Vision Language Models Are Blind

Pooyan Rahmanzadehgervi*, Logan Bolton*, Mohammad Reza Taesiri, Anh Totti Nguyen

Links: pdf | code | project page

While large language models with vision capabilities (VLMs), e.g., GPT-4o and Gemini-1.5 Pro, are powering various image-text applications and scoring high on many vision-understanding benchmarks, we find that they are surprisingly still struggling with low-level vision tasks that are easy to humans. Specifically, on BlindTest, our suite of 7 very simple tasks such as identifying (a) whether two circles overlap; (b) whether two lines intersect; (c) which letter is being circled in a word; and (d) counting circles in an Olympic-like logo, four state-of-the-art VLMs are only 58.57% accurate on average. Sonnet-3.5 performs the best at 74.94% accuracy, but this is still far from the human expected accuracy of 100%. Across different image resolutions and line widths, VLMs consistently struggle with tasks that require precise spatial information and recognizing geometric primitives that overlap or are close together.

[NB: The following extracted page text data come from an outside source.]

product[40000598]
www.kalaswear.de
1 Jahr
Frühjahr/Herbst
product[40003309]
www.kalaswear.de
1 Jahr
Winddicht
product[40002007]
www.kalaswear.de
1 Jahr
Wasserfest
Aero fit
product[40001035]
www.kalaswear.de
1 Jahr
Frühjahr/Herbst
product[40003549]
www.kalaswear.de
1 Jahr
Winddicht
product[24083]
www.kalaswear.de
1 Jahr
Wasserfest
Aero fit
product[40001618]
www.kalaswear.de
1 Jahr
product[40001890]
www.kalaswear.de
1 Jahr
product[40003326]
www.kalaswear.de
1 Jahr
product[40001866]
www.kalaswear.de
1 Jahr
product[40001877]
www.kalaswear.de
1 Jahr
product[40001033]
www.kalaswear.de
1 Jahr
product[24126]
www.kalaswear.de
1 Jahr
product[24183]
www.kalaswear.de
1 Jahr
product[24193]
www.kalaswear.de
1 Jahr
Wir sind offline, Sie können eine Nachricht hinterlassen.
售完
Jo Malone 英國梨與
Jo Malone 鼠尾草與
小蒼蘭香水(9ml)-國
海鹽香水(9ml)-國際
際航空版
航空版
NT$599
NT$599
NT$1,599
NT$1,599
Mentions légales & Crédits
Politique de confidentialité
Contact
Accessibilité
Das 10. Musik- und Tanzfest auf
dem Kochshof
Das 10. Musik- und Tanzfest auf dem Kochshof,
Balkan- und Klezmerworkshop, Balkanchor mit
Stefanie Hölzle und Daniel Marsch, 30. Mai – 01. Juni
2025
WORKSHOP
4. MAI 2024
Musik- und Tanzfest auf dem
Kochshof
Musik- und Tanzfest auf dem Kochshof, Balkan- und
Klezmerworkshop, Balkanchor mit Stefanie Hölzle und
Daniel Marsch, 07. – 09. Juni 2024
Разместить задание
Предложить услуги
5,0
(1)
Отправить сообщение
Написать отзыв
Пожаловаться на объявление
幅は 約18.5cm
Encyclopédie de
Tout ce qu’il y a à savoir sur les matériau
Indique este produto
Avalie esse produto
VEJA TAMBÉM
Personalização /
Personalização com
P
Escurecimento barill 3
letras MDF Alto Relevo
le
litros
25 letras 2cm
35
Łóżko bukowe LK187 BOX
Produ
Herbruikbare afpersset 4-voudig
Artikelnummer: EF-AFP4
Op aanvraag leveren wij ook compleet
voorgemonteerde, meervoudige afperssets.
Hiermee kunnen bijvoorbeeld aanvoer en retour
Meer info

Acknowledgment: This work is supported by the National Science Foundation under Grant No. 2145767, Adobe Research, and the NaphCare Charitable Foundation.

Conference: ACCV 2024. Oral presentation (47/839 = 5.6% acceptance rate).

Press coverage: 

 

Figure 1: VLMs cannot reliably count the intersections between the blue and red plots.

Figure 2: VLMs consistently fail at smaller distances. However, when the gap is large and clearly visible, GPT-4o remains unreliable. Sonnet-3.5 tends to conservatively answer “No” regardless of the actual distance between the two circles.

Figure 3: Counting nested squares is not easy to VLMs even when there are only two squares (leftmost). The task becomes harder as the count increases from 2 to 5. Sonnet-3.5 performs the best (92.08%) but still not at the 100% by humans.

Figure 4: VLMs are often off by one or two in counting rows and columns in an empty grid. The same is true when a grid is small (e.g., 3×4) and contains a word in each cell.

Figure 5: Counting overlapped circles is not easy to VLMs regardless of circle colors, line widths, and resolutions. Gemini-1.5 often predicts “5” regardless of the actual circle count, suggesting a strong bias towards the well-known Olympic logo.

Figure 6: Identifying the letter being circled is non-trivial for VLMs across both English words (Acknowledgement & Subdermatoglyphic) and a random string (tHyUiKaRbNqWeOpXcZvM ). When making mistakes, VLMs tend to predict letters adjacent to the circled one.

Figure 7: Some VLMs (GPT-4o and Gemini-1.5) surprisingly fail in even extremely easy cases across both line widths (leftmost). VLMs tend to perform worse as the number of paths connecting stations increases.